Gravity current propagating against constant and pulsating counter flows

TL;DR

This study investigates the complex evolution of 2D gravity currents against pulsating flows, revealing shear-driven instabilities and density redistributions that impact large-scale transport in estuarine environments.

Contribution

It uncovers the roles of Kelvin-Helmholtz and Rayleigh-Taylor-like instabilities in gravity current dynamics under pulsating opposing flows.

Findings

Kelvin-Helmholtz billows facilitate advective transport of heavy fluid.

Differential advection causes lifting and RT-like instabilities.

Non-hydrostatic effects significantly influence density transport.

Abstract

This paper describes the evolution of two-dimensional (2D) gravity currents that flow against a horizontally uniform laminar pulsating flow. We study the effect of opposing mean flow amplitude and the oscillatory velocity amplitude on the evolution of the gravity current, the emergence of instabilities due to shear at the interface of heavy and light fluid and unstable density stratification near the bottom wall, and the associated density redistributions. The velocity amplitudes and the oscillation frequency are reminiscent of tidal estuarine flows. This study revealed two key processes affecting the horizontal density transport of the heavy fluid, in addition to the buoyancy-driven propagation of the gravity current.
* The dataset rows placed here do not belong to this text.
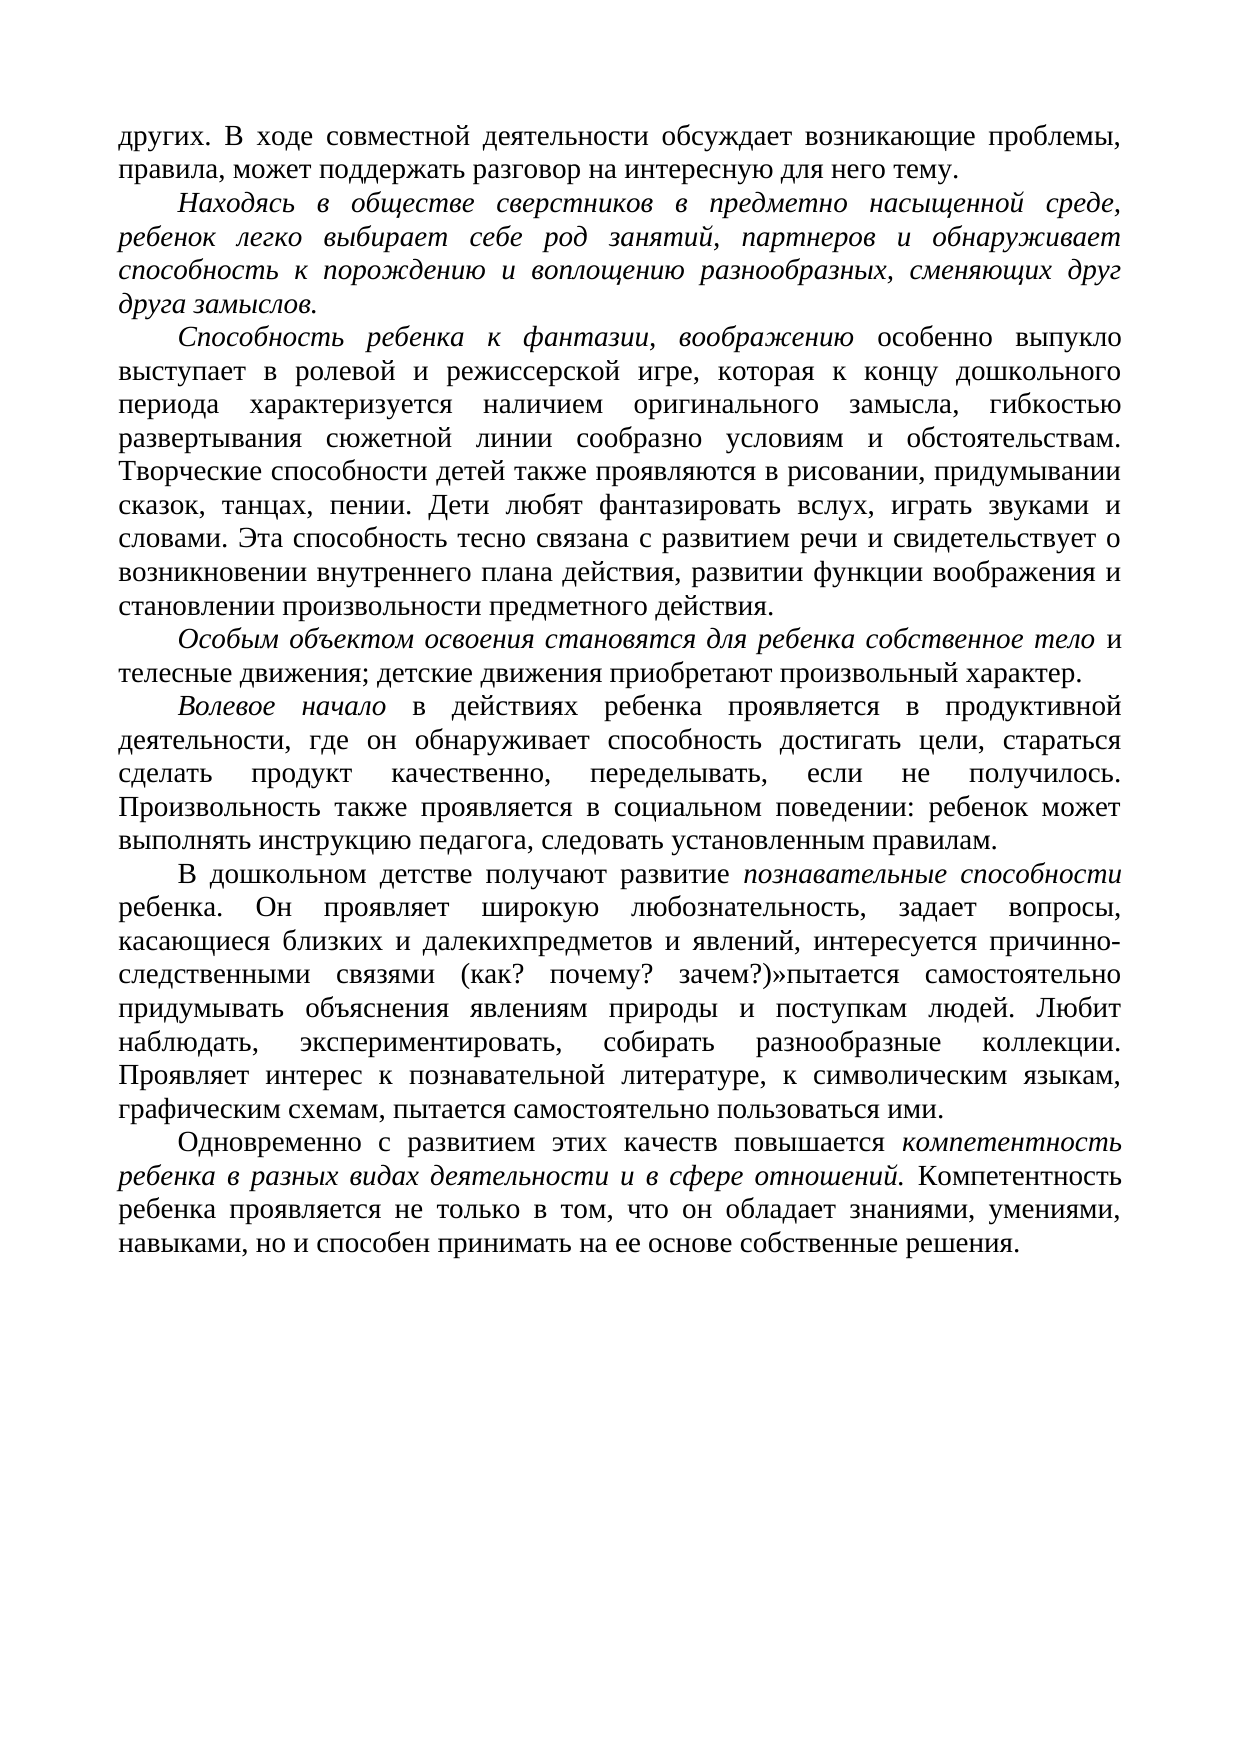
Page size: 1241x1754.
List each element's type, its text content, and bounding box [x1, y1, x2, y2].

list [118, 118, 1122, 185]
list Способность ребенка к фантазии, воображению особенно выпукло выступает в ролевой и режиссерской игре, которая к концу дошкольного периода характеризуется наличием оригинального замысла, гибкостью развертывания сюжетной линии сообразно условиям и обстоятельствам. Творческие способности детей также проявляются в рисовании, придумывании сказок, танцах, пении. Дети любят фантазировать вслух, играть звуками и словами. Эта способность тесно связана с развитием речи и свидетельствует о возникновении внутреннего плана действия, развитии функции воображения и становлении произвольности предметного действия. [118, 319, 1122, 621]
list Особым объектом освоения становятся для ребенка собственное тело и телесные движения; детские движения приобретают произвольный характер. [118, 621, 1122, 688]
list В дошкольном детстве получают развитие познавательные способности ребенка. Он проявляет широкую любознательность, задает вопросы, касающиеся близких и далекихпредметов и явлений, интересуется причинно-следственными связями (как? почему? зачем?)»пытается самостоятельно придумывать объяснения явлениям природы и поступкам людей. Любит наблюдать, экспериментировать, собирать разнообразные коллекции. Проявляет интерес к познавательной литературе, к символическим языкам, графическим схемам, пытается самостоятельно пользоваться ими. [118, 856, 1122, 1124]
list Находясь в обществе сверстников в предметно насыщенной среде, ребенок легко выбирает себе род занятий, партнеров и обнаруживает способность к порождению и воплощению разнообразных, сменяющих друг друга замыслов. [118, 185, 1122, 319]
list Одновременно с развитием этих качеств повышается компетентность ребенка в разных видах деятельности и в сфере отношений. Компетентность ребенка проявляется не только в том, что он обладает знаниями, умениями, навыками, но и способен принимать на ее основе собственные решения. [118, 1124, 1122, 1258]
list Волевое начало в действиях ребенка проявляется в продуктивной деятельности, где он обнаруживает способность достигать цели, стараться сделать продукт качественно, переделывать, если не получилось. Произвольность также проявляется в социальном поведении: ребенок может выполнять инструкцию педагога, следовать установленным правилам. [118, 688, 1122, 856]
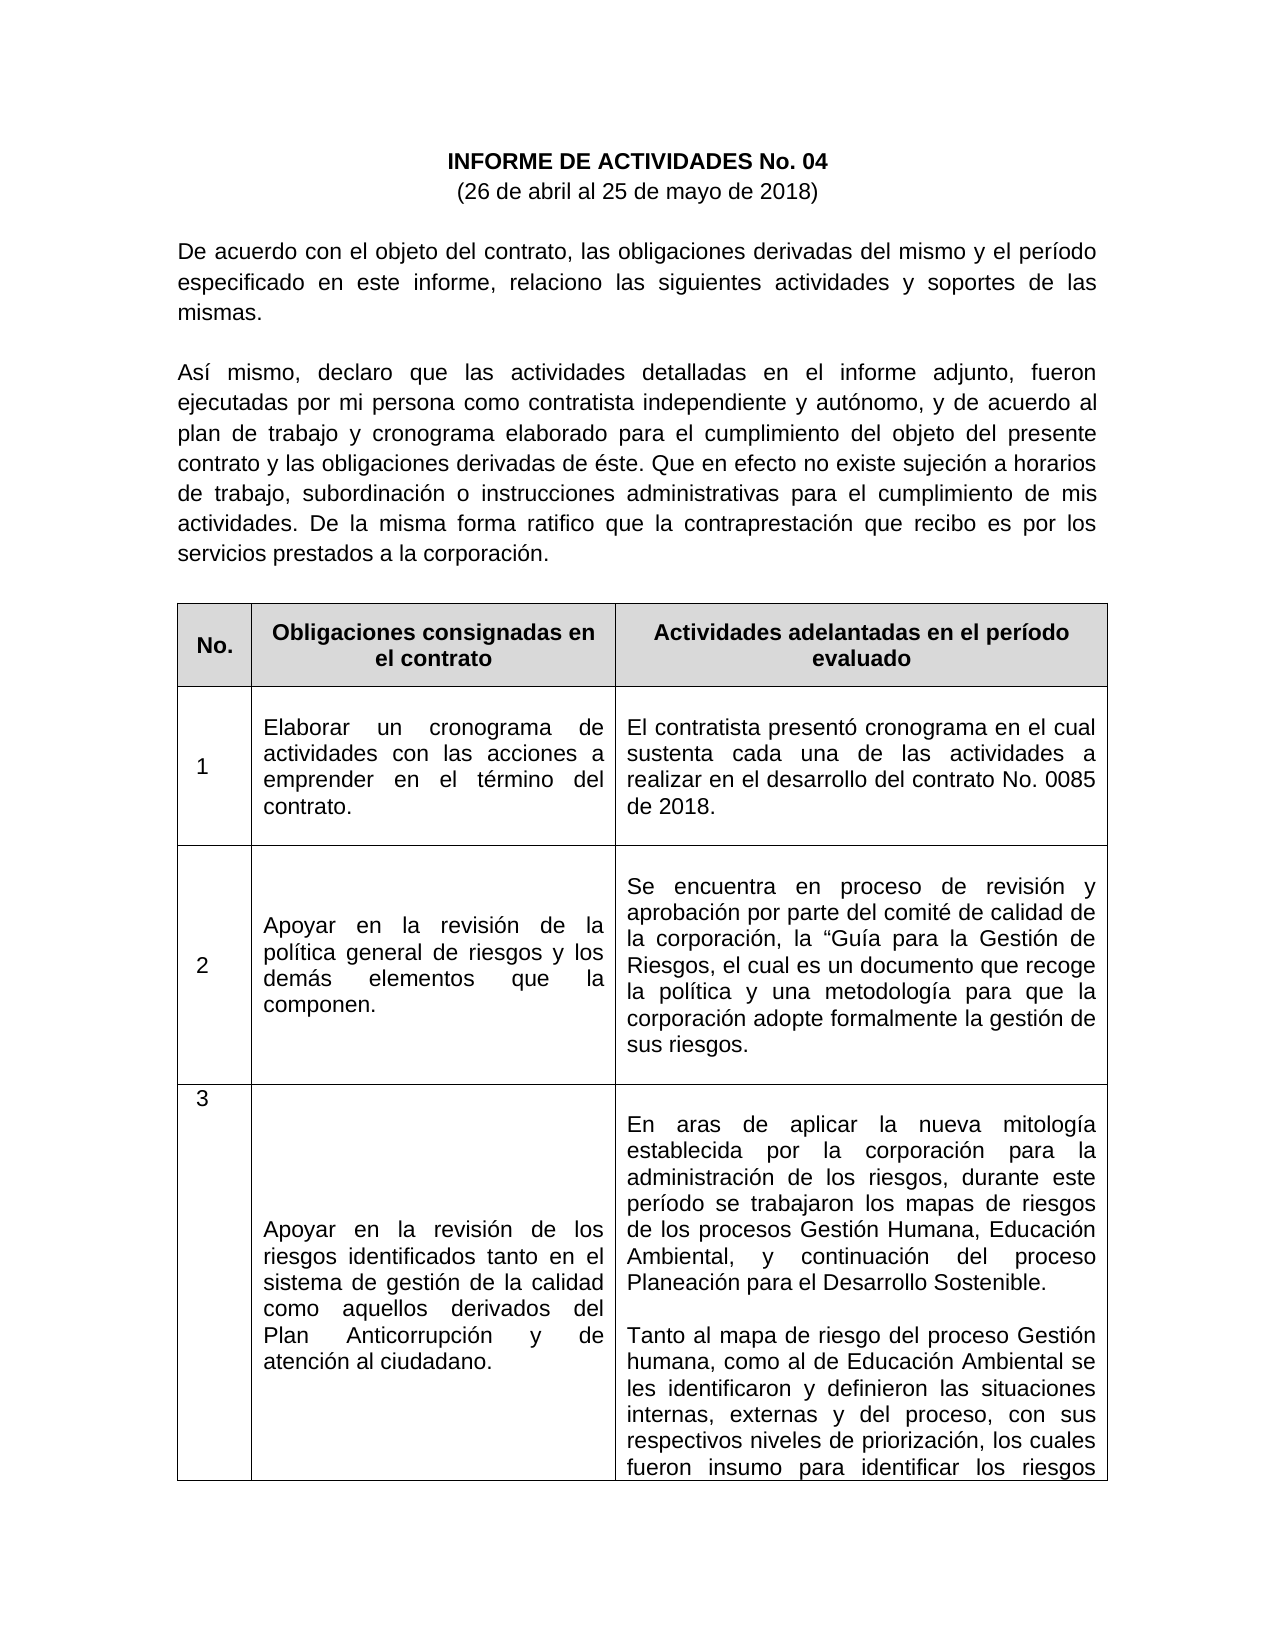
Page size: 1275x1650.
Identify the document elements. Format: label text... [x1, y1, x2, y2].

table_cell Se encuentra en proceso de revisión y aprobación por parte del comité de calidad de la corporación, la “Guía para la Gestión de Riesgos, el cual es un documento que recoge la política y una metodología para que la corporación adopte formalmente la gestión de sus riesgos. [616, 846, 1107, 1083]
text De acuerdo con el objeto del contrato, las obligaciones derivadas del mismo y el período especificado en este informe, relaciono las siguientes actividades y soportes de las mismas. [177, 238, 1098, 325]
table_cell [616, 1085, 1107, 1480]
table_header Actividades adelantadas en el período evaluado [616, 604, 1107, 686]
table_header Obligaciones consignadas en el contrato [252, 604, 615, 686]
table_cell 2 [178, 846, 251, 1083]
table_cell El contratista presentó cronograma en el cual sustenta cada una de las actividades a realizar en el desarrollo del contrato No. 0085 de 2018. [616, 687, 1107, 845]
table_cell 1 [178, 687, 251, 845]
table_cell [252, 1085, 615, 1480]
table_cell Elaborar un cronograma de actividades con las acciones a emprender en el término del contrato. [252, 687, 615, 845]
text Así mismo, declaro que las actividades detalladas en el informe adjunto, fueron ejecutadas por mi persona como contratista independiente y autónomo, y de acuerdo al plan de trabajo y cronograma elaborado para el cumplimiento del objeto del presente contrato y las obligaciones derivadas de éste. Que en efecto no existe sujeción a horarios de trabajo, subordinación o instrucciones administrativas para el cumplimiento de mis actividades. De la misma forma ratifico que la contraprestación que recibo es por los servicios prestados a la corporación. [177, 359, 1098, 567]
table_cell 3 [178, 1085, 251, 1480]
text INFORME DE ACTIVIDADES No. 04 [177, 148, 1098, 174]
text (26 de abril al 25 de mayo de 2018) [177, 178, 1098, 204]
table_header No. [178, 604, 251, 686]
table_cell Apoyar en la revisión de la política general de riesgos y los demás elementos que la componen. [252, 846, 615, 1083]
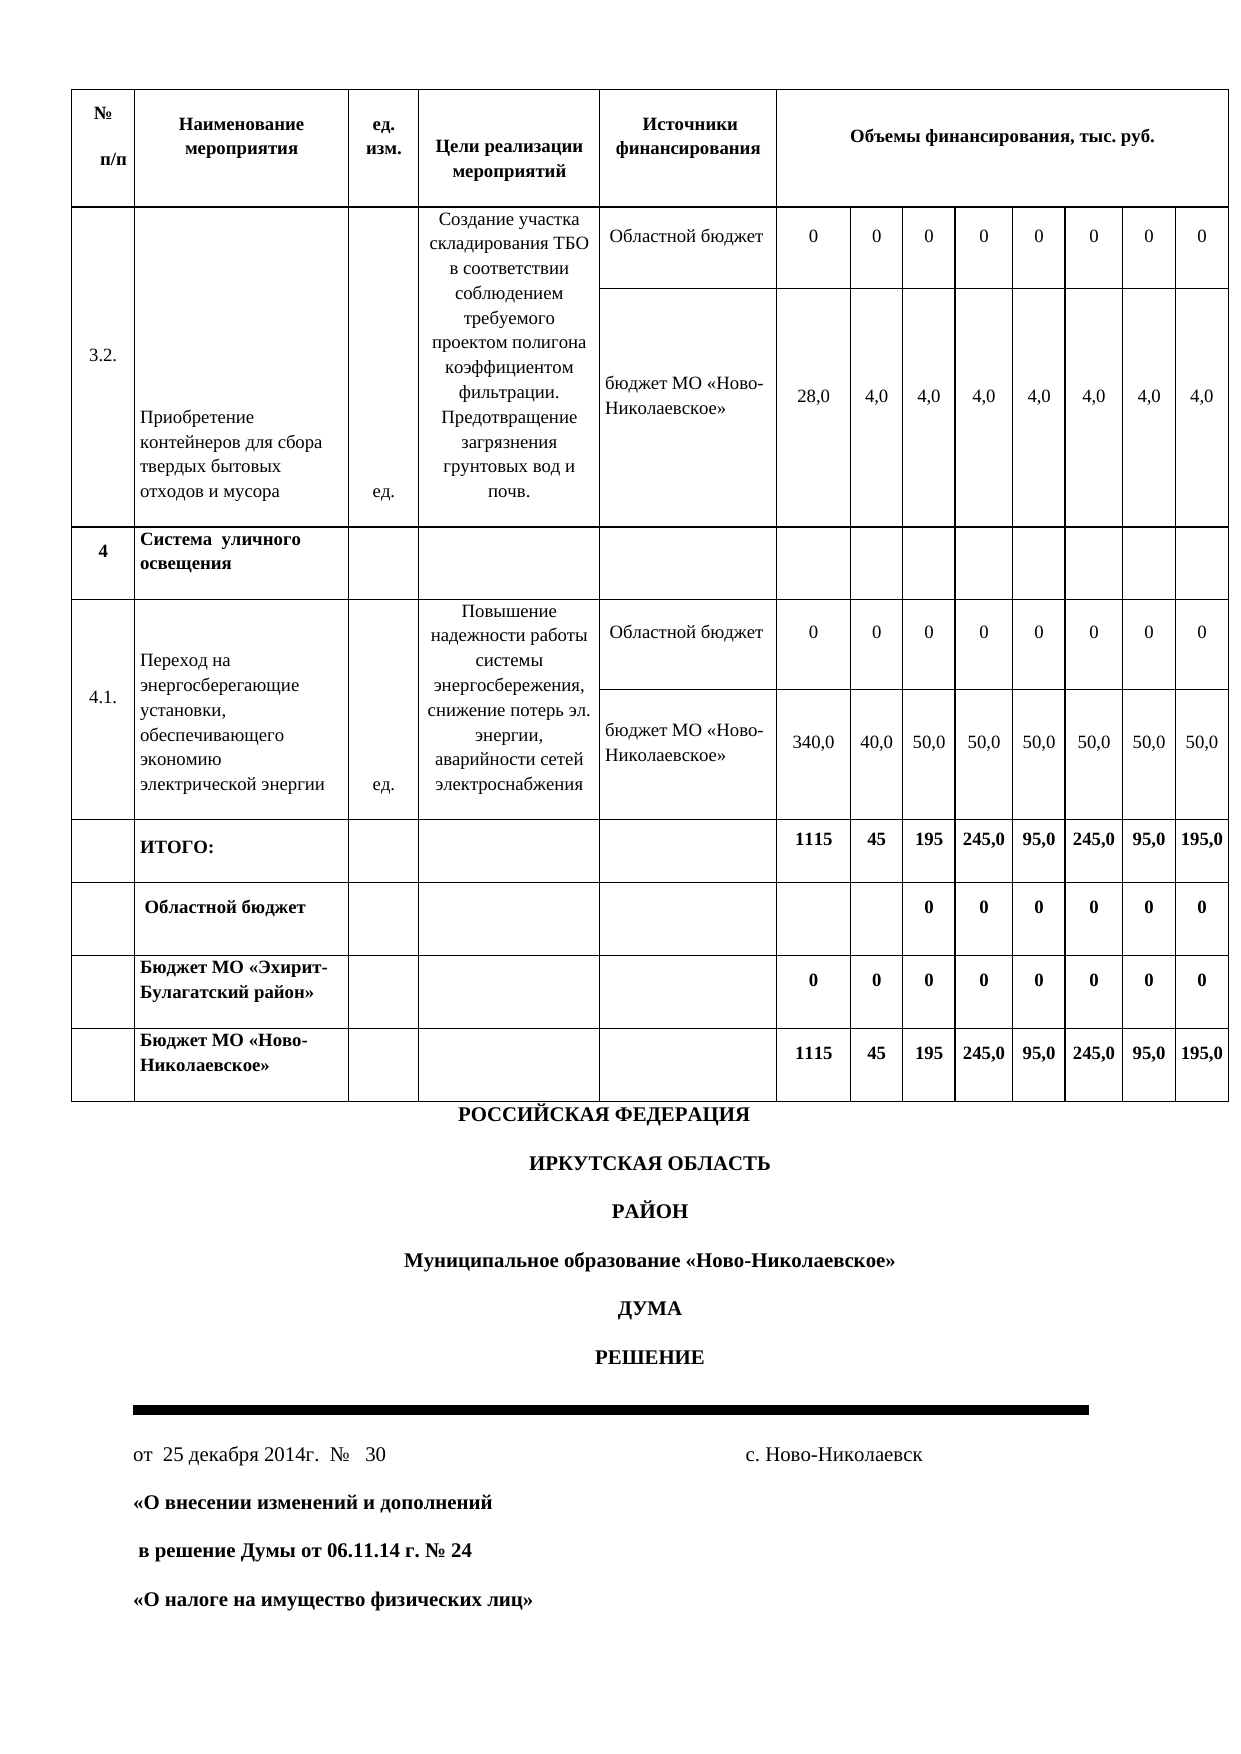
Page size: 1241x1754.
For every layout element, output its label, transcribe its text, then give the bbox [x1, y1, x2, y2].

table_cell 340,0 [777, 690, 850, 819]
table_cell 0 [1013, 600, 1064, 689]
table_header Объемы финансирования, тыс. руб. [777, 90, 1228, 206]
table_cell [777, 528, 850, 598]
table_cell 0 [903, 956, 954, 1028]
table_header Цели реализации мероприятий [419, 90, 599, 206]
table_cell [600, 956, 776, 1028]
table_cell [349, 820, 418, 882]
table_cell 0 [1013, 208, 1064, 288]
table_cell 95,0 [1013, 1029, 1064, 1101]
table_cell 50,0 [1066, 690, 1122, 819]
table_cell 0 [956, 956, 1012, 1028]
table_cell 195 [903, 1029, 954, 1101]
table_cell [419, 1029, 599, 1101]
table_cell 4,0 [1123, 289, 1175, 526]
table_cell [72, 883, 134, 955]
table_cell [349, 883, 418, 955]
table_cell бюджет МО «Ново-Николаевское» [600, 690, 776, 819]
table_cell Приобретение контейнеров для сбора твердых бытовых отходов и мусора [135, 208, 348, 526]
table_cell бюджет МО «Ново-Николаевское» [600, 289, 776, 526]
table_cell 0 [1176, 600, 1228, 689]
table_cell 4,0 [1176, 289, 1228, 526]
table_cell 50,0 [1176, 690, 1228, 819]
table_cell [851, 528, 902, 598]
table_cell 0 [1066, 883, 1122, 955]
table_cell 0 [1176, 883, 1228, 955]
table_cell 1115 [777, 1029, 850, 1101]
table_cell 50,0 [956, 690, 1012, 819]
text Муниципальное образование «Ново-Николаевское» [133, 1248, 1167, 1272]
text РАЙОН [133, 1199, 1167, 1223]
table_cell 0 [1123, 600, 1175, 689]
table_cell 245,0 [1066, 820, 1122, 882]
table_cell 4,0 [1066, 289, 1122, 526]
table_cell [349, 528, 418, 598]
table_cell 0 [956, 883, 1012, 955]
table_cell Переход на энергосберегающие установки, обеспечивающего экономию электрической энергии [135, 600, 348, 819]
table_cell Бюджет МО «Эхирит-Булагатский район» [135, 956, 348, 1028]
table_cell 0 [1066, 600, 1122, 689]
table_cell 95,0 [1013, 820, 1064, 882]
table_cell [349, 1029, 418, 1101]
text от 25 декабря 2014г. № 30 с. Ново-Николаевск [133, 1442, 1167, 1466]
table_cell 0 [777, 956, 850, 1028]
table_cell 50,0 [1123, 690, 1175, 819]
table_cell [419, 528, 599, 598]
table_cell 195 [903, 820, 954, 882]
table_cell Областной бюджет [600, 600, 776, 689]
table_cell [1066, 528, 1122, 598]
table_header ед. изм. [349, 90, 418, 206]
table_cell 4,0 [1013, 289, 1064, 526]
table_cell [419, 956, 599, 1028]
table_cell [72, 820, 134, 882]
table_cell 0 [1066, 208, 1122, 288]
text «О внесении изменений и дополнений [133, 1490, 1167, 1514]
table_cell Система уличного освещения [135, 528, 348, 598]
table_cell 0 [1066, 956, 1122, 1028]
table_cell 0 [1123, 956, 1175, 1028]
table_cell [1123, 528, 1175, 598]
table_cell 0 [956, 600, 1012, 689]
text РЕШЕНИЕ [133, 1345, 1167, 1369]
table_cell 0 [1123, 883, 1175, 955]
table_cell [600, 883, 776, 955]
table_cell ед. [349, 600, 418, 819]
table_cell 0 [903, 883, 954, 955]
table_cell [419, 883, 599, 955]
table_cell 0 [903, 600, 954, 689]
table_cell 45 [851, 820, 902, 882]
table_cell 195,0 [1176, 1029, 1228, 1101]
table_cell 0 [851, 208, 902, 288]
table_cell [72, 1029, 134, 1101]
table_cell 195,0 [1176, 820, 1228, 882]
table_cell 0 [1013, 883, 1064, 955]
table_cell [1013, 528, 1064, 598]
table_cell 245,0 [956, 820, 1012, 882]
table_cell 4 [72, 528, 134, 598]
table_cell 95,0 [1123, 820, 1175, 882]
table_cell 0 [777, 208, 850, 288]
table_cell 1115 [777, 820, 850, 882]
table_cell 245,0 [956, 1029, 1012, 1101]
table_cell 0 [777, 600, 850, 689]
table_cell 40,0 [851, 690, 902, 819]
table_cell 4,0 [851, 289, 902, 526]
table_cell 0 [1013, 956, 1064, 1028]
table_header № п/п [72, 90, 134, 206]
table_cell 4,0 [903, 289, 954, 526]
table_cell 50,0 [1013, 690, 1064, 819]
table_cell 0 [1123, 208, 1175, 288]
table_cell 3.2. [72, 208, 134, 526]
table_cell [419, 208, 599, 526]
text «О налоге на имущество физических лиц» [133, 1587, 1167, 1611]
text ДУМА [133, 1296, 1167, 1320]
table_cell [1176, 528, 1228, 598]
table_cell 245,0 [1066, 1029, 1122, 1101]
table_cell 0 [903, 208, 954, 288]
table_cell Областной бюджет [135, 883, 348, 955]
table_cell [851, 883, 902, 955]
table_cell [419, 820, 599, 882]
table_cell 45 [851, 1029, 902, 1101]
table_cell 0 [1176, 208, 1228, 288]
table_cell 50,0 [903, 690, 954, 819]
table_cell 0 [851, 600, 902, 689]
table_cell 95,0 [1123, 1029, 1175, 1101]
table_cell [600, 1029, 776, 1101]
text в решение Думы от 06.11.14 г. № 24 [133, 1538, 1167, 1562]
table_cell [600, 820, 776, 882]
table_cell Повышение надежности работы системы энергосбережения, снижение потерь эл. энергии, аварийности сетей электроснабжения [419, 600, 599, 819]
table_cell 0 [956, 208, 1012, 288]
table_cell ИТОГО: [135, 820, 348, 882]
text ИРКУТСКАЯ ОБЛАСТЬ [133, 1151, 1167, 1175]
table_cell [903, 528, 954, 598]
table_cell ед. [349, 208, 418, 526]
table_header Наименование мероприятия [135, 90, 348, 206]
table_cell [600, 528, 776, 598]
table_cell [777, 883, 850, 955]
table_cell [349, 956, 418, 1028]
table_cell 4.1. [72, 600, 134, 819]
table_cell 4,0 [956, 289, 1012, 526]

The first process concerns the presence of shear-driven Kelvin-Helmholtz (KH) billows, depending on the strength of the opposing mean flow and the thickness of the gravity current. These KH billows are generated in the inertial phase of gravity current propagation and are responsible for coherent advective transport of heavy-fluid patches away from the gravity current head. The second process is related to the lifting of the gravity current head due to differential advection near the bottom wall when the propagation direction of the gravity current and the oscillating externally imposed flow are in the same direction. It generates a layer of light fluid below the heavy fluid of the gravity current head and becomes unstable when the ambient flow opposes the gravity current propagation, generating Rayleigh-Taylor-like (RT-like) instabilities. This results in a strong vertical redistribution of light and heavy fluid. Non-hydrostatic effects, such as the presence of KH billows and RT-like instabilities, with associated vertical density transport, have significant implications for large-scale horizontal density transport and modeling of salt intrusions in rivers and estuaries.